By Todd Ceisner
Hot Springs, Ark. will always be a special place for Shane Lehew.
He competed in his first Forrest Wood Cup there in 2015 at Lake Ouachita, finishing 28th. Eight years before that, he watched Scott Suggs become bass fishing’s first instant millionaire as Suggs won the Cup at Ouachita. Lehew wasn’t there as just a spectator in 2007, though. He was in Hot Springs as a competitor in the TBF Junior World Championship, which was held at Lake Hamilton, just outside the city of Hot Springs.
Lehew won the 15- to 18-year-old age bracket and while his prize package wasn’t as substantial as Suggs’ (he won a $5,000 scholarship grant and an array of fishing gear), he still remembers the experience fondly.
“I’ll always have that memory here,” Lehew said this week as he prepares for his fourth Cup as a pro.
Lehew was 18 at the time and recalled getting to rub elbows with some of his fishing heroes.
“Back then, they let us hang around some of those guys, which for me growing up was pretty cool,” he said. “A lot of my idols were there. I looked up to pretty much all of them. I thought it was cool to be around those guys.”
Then he mentioned how seeing Suggs score a seven-figure payday influenced him to continue to pursue his fishing passion.
“Suggs ruined me by holding up that big trophy and check,” he joked.
He continued on and fished in college at the University of North Carolina-Charlotte, then advanced through the co-angler ranks before moving to the pro side in 2015.
Lehew remembers catching some of the winning fish in 2007 on a late model Pop-R P70 and shaky-head jig, two techniques that may come into play at Ouachita this weekend. He said Hamilton is a much different lake than Ouachita despite both being on the Ouachita River. Hamilton is heavily developed and is loaded with boat docks and seawalls. Lehew said it looks like a smaller version of Lake Norman, near where he’s from in North Carolina.
“It’s a tough lake also, but there’s a lot more cover,” he said. “Ouachita is pretty barren with brush on every point.”
This year’s TBF Junior World Championship got started today at Lake Hamilton and concludes Saturday.

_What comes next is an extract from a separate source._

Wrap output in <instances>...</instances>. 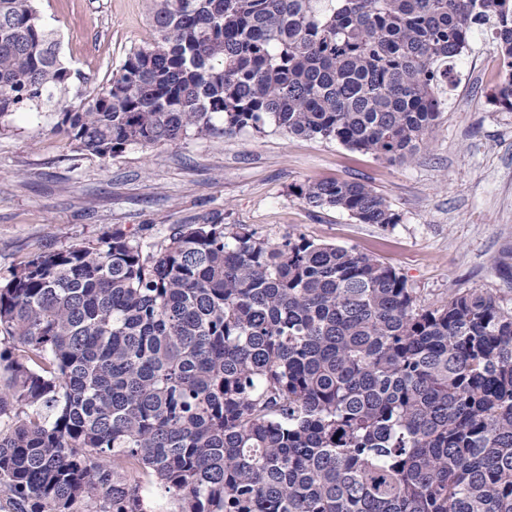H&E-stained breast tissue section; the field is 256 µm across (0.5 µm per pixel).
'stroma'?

The final day of practice came to an abrupt end Wednesday afternoon as a storm system packing lightning and high winds roared across Lake Ouachita. As it headed toward the launch ramp at Brady Mountain Marina, a few anglers ducked into covered docks to ride it out while others high-tailed it to the nearest launch ramp and hurried to trailer their boats. Some got caught up in the storm’s wrath and their boats suffered damage as a result.
Chad Grigsby's and Wes Logan's boats both suffered damage during a thunderstorm Wednesday afternoon.

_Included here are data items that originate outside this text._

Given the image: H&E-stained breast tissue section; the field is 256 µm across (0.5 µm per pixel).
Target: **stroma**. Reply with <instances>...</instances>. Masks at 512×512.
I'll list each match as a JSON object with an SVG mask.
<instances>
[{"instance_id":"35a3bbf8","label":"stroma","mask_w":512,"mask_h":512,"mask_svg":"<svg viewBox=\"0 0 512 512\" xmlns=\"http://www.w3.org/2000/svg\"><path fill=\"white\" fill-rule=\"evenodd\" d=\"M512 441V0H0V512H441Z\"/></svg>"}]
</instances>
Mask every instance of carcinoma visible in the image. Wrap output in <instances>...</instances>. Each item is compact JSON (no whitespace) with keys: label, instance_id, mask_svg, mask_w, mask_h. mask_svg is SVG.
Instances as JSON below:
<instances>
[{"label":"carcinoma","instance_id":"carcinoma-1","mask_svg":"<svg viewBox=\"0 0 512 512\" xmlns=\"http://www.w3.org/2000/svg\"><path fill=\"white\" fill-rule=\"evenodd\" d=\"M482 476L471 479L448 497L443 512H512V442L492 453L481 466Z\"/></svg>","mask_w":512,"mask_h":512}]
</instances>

Chad Grigsby’s boat took the brunt of it as it got pushed sideways up onto the concrete ramp at Brady Mountain after he had left to go get his truck and trailer, which were at a different launch ramp. Wes Logan’s boat was parked next to Grigsby’s and the wave action and wind pushed Logan’s boat up against Grigsby’s and eventually got partially wedged under it, breaking the handle off Logan’s throttle control handle.
Matt Arey’s boat also suffered some fiberglass damage after it was also pushed up on shore.
“It went from zero to 4-footers in like 20 minutes,” Arey said.
Logan estimated the winds to be in the 50-mph range.
“By the time I noticed the storm coming I knew I couldn’t make it back to Crystal Springs so I stopped at Brady Mountain boat ramp to wait for the storm to pass,” Grigsby said. “I beached my boat and put the Power-Poles down and when I looked at the radar I decided just to go get my trailer and call it a day.”
When he returned, the damage had been done. Logan and his dad, along with Arey, Grigsby and Jason Lambert, helped get the boats untangled and back in the water so they could be loaded onto their trailers.
“We got it pushed off and back on the trailer it looked way worse than what it is,” Grigsby added. “The fiberglass is just torn up a little bit on the bottom pad but it could have been way worse.”
Logan was in the restroom near the ramp at Brady Mountain when the winds kicked up. He said the bottom of his boat is “real scratched up and beat up.”
“I came out and looked around the corner and I saw his boat on top of mine and I knew it wasn’t going to be a good deal,” he said. “Arey’s boat was up on the beach on the other side of the ramp. It wasn’t a good deal at all.”
This & That
> When asked if this might be his last Forrest Wood Cup as FLW tournament director, Bill Taylor said, “I sure hope not. I just turned 71 and I’d like be around for a few more as long as I’m healthy.”
> The biggest stringer caught in the Cup at Ouachita is 19-02 by Scott Martin on day 1 in 2011.
> Anglers from 19 states and three countries are competing this week. Alabama leads the way with eight competitors.